■ **Exercise description**
Would you repeat each line below exactly, without the pictures?

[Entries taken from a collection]
□ □ □ □

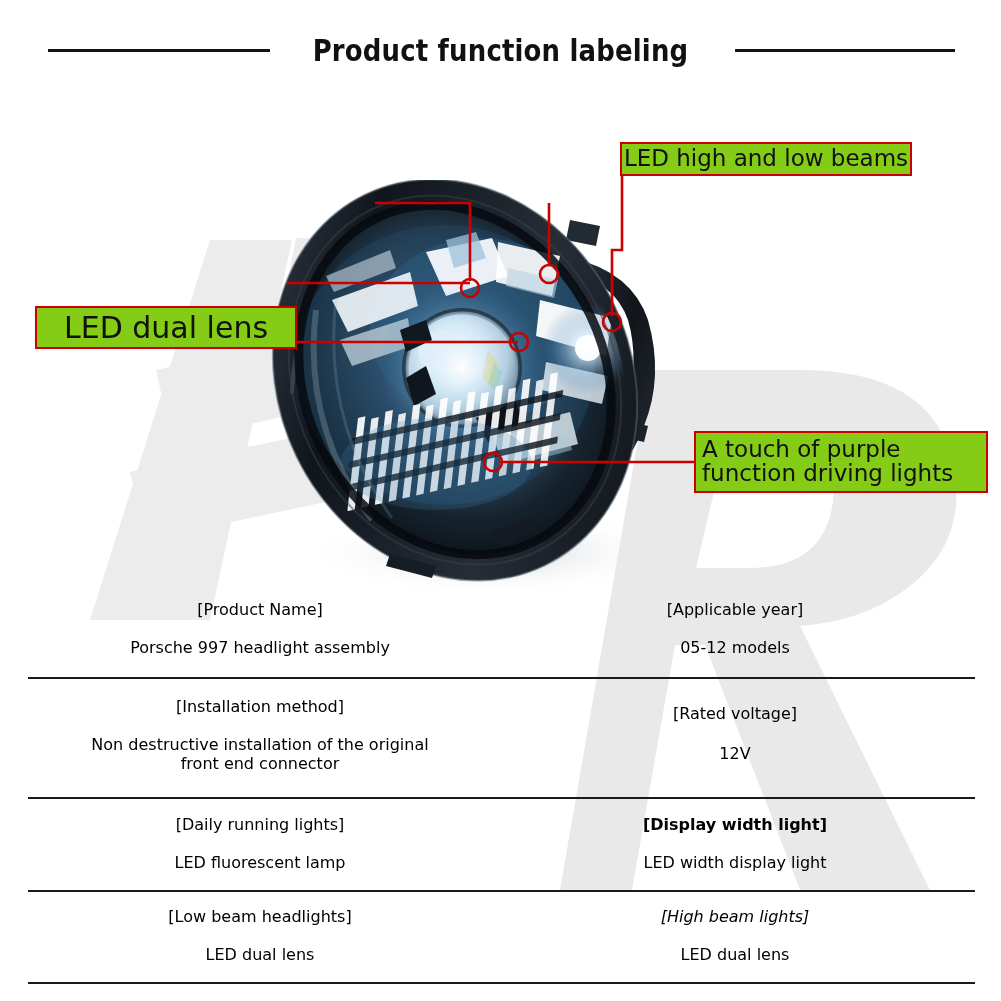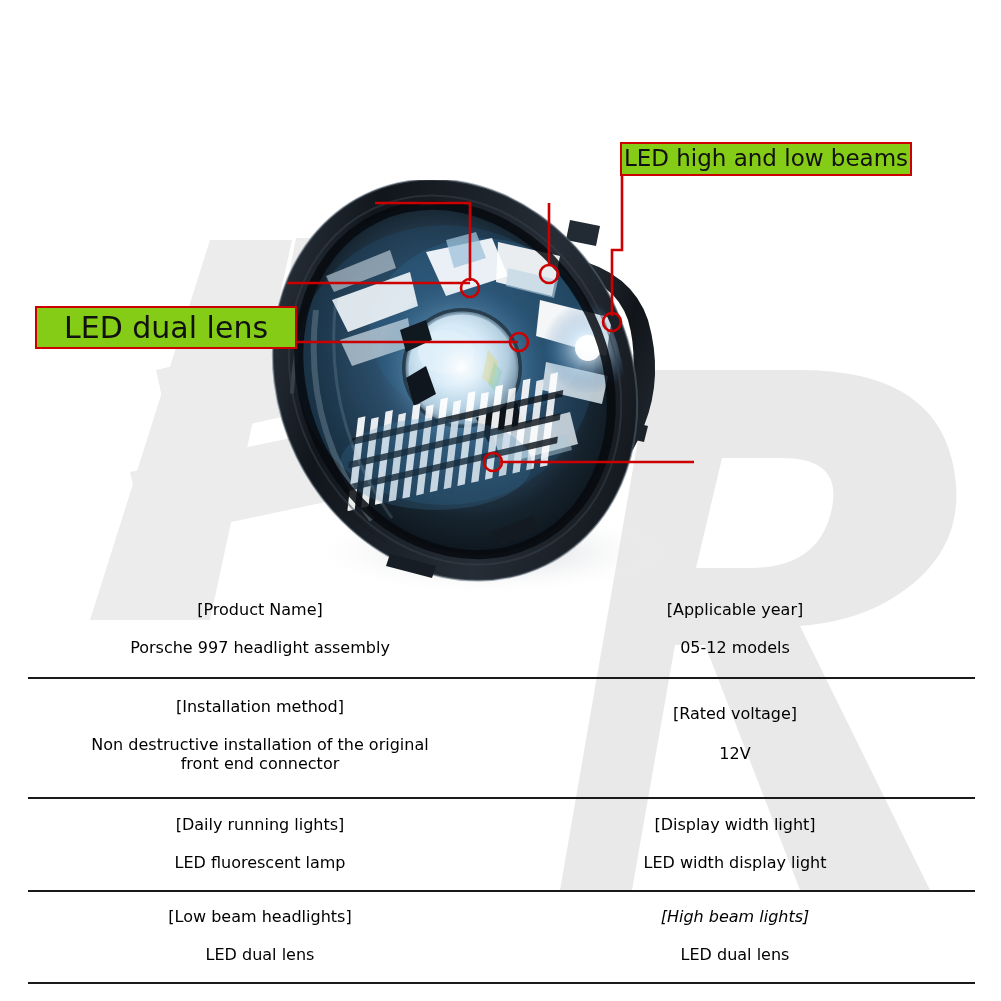--- a/index.html
+++ b/index.html
@@ -74,6 +74,11 @@
     </g>
   </svg>
 
+  <div id="title-bar">
+    <div id="title-rule-left" class="title-rule"></div>
+    <div id="title-text">Product function labeling</div>
+    <div id="title-rule-right" class="title-rule"></div>
+  </div>
 
   <svg id="photo" viewBox="0 0 500 420">
     <defs>

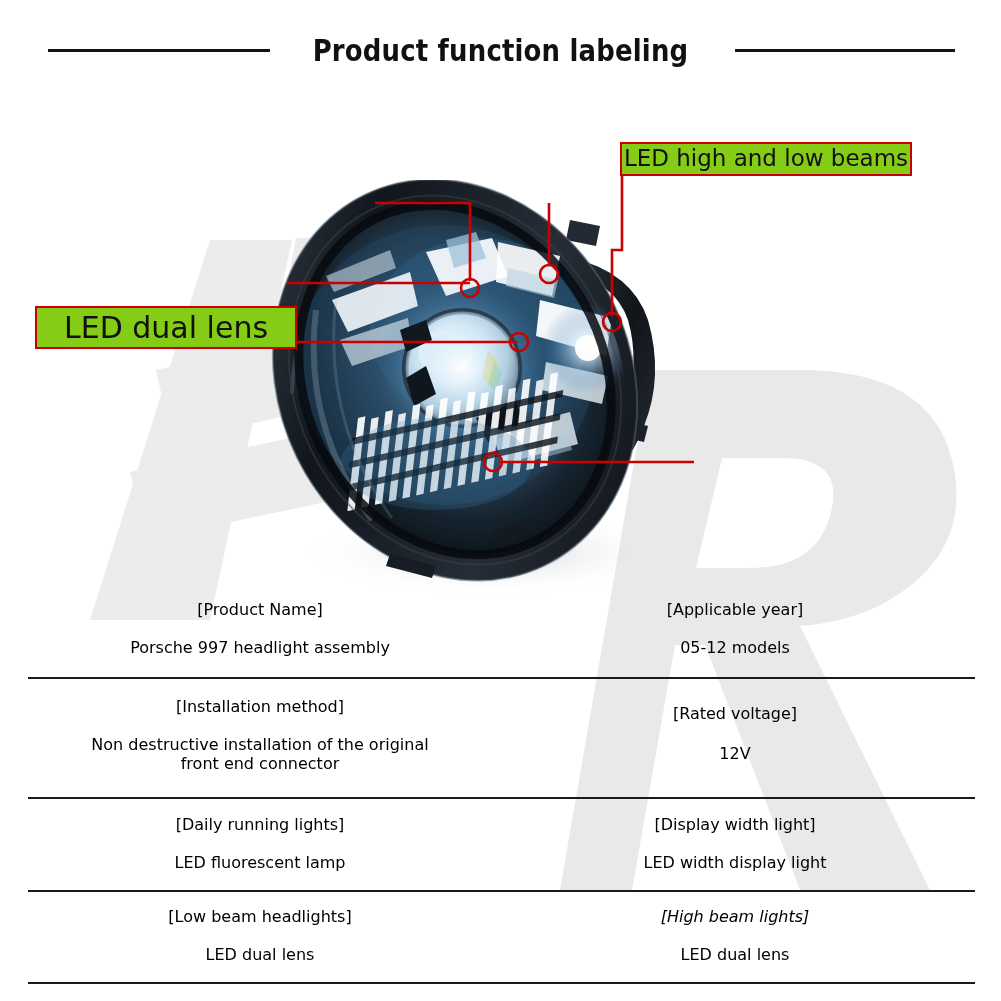--- a/index.html
+++ b/index.html
@@ -246,6 +246,8 @@
 
   <div class="callout" id="cal-high-low">LED high and low beams</div>
 
+  <div class="callout" id="cal-purple">A touch of purple
+function driving lights</div>
 
   <div id="spec-table">
 

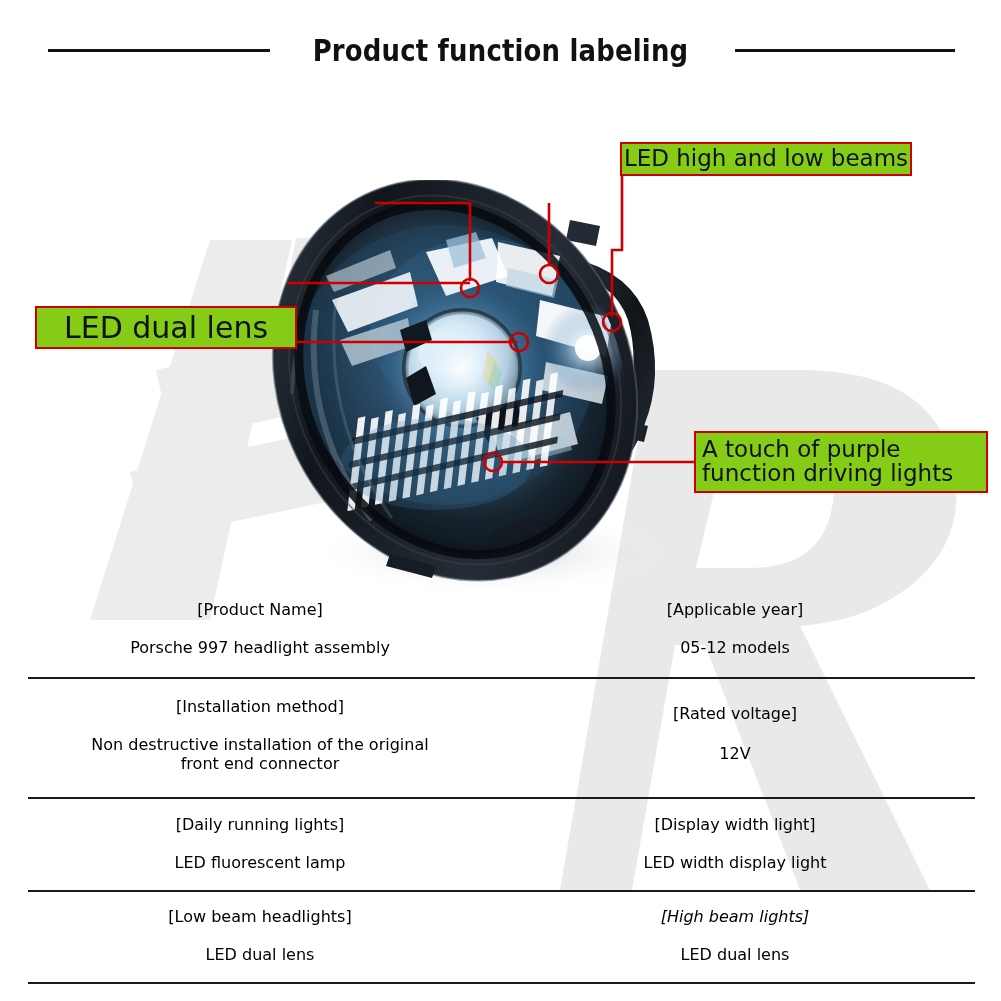--- a/index.html
+++ b/index.html
@@ -271,7 +271,7 @@
     <div class="spec-row">
       <div class="cell cell-l" style="top:223px;">[Daily running lights]</div>
       <div class="cell cell-l" style="top:261px;">LED fluorescent lamp</div>
-      <div class="cell cell-r" style="top:223px;">[Display width light]</div>
+      <div class="cell cell-r" style="top:223px;font-weight:bold;">[Display width light]</div>
       <div class="cell cell-r" style="top:261px;">LED width display light</div>
       <div class="spec-rule" style="top:298px;"></div>
     </div>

□ □ □ □

■ **Output**
--- a/index.html
+++ b/index.html
@@ -74,6 +74,11 @@
     </g>
   </svg>
 
+  <div id="title-bar">
+    <div id="title-rule-left" class="title-rule"></div>
+    <div id="title-text">Product function labeling</div>
+    <div id="title-rule-right" class="title-rule"></div>
+  </div>
 
   <svg id="photo" viewBox="0 0 500 420">
     <defs>

--- a/index.html
+++ b/index.html
@@ -246,6 +246,8 @@
 
   <div class="callout" id="cal-high-low">LED high and low beams</div>
 
+  <div class="callout" id="cal-purple">A touch of purple
+function driving lights</div>
 
   <div id="spec-table">
 

--- a/index.html
+++ b/index.html
@@ -271,7 +271,7 @@
     <div class="spec-row">
       <div class="cell cell-l" style="top:223px;">[Daily running lights]</div>
       <div class="cell cell-l" style="top:261px;">LED fluorescent lamp</div>
-      <div class="cell cell-r" style="top:223px;">[Display width light]</div>
+      <div class="cell cell-r" style="top:223px;font-weight:bold;">[Display width light]</div>
       <div class="cell cell-r" style="top:261px;">LED width display light</div>
       <div class="spec-rule" style="top:298px;"></div>
     </div>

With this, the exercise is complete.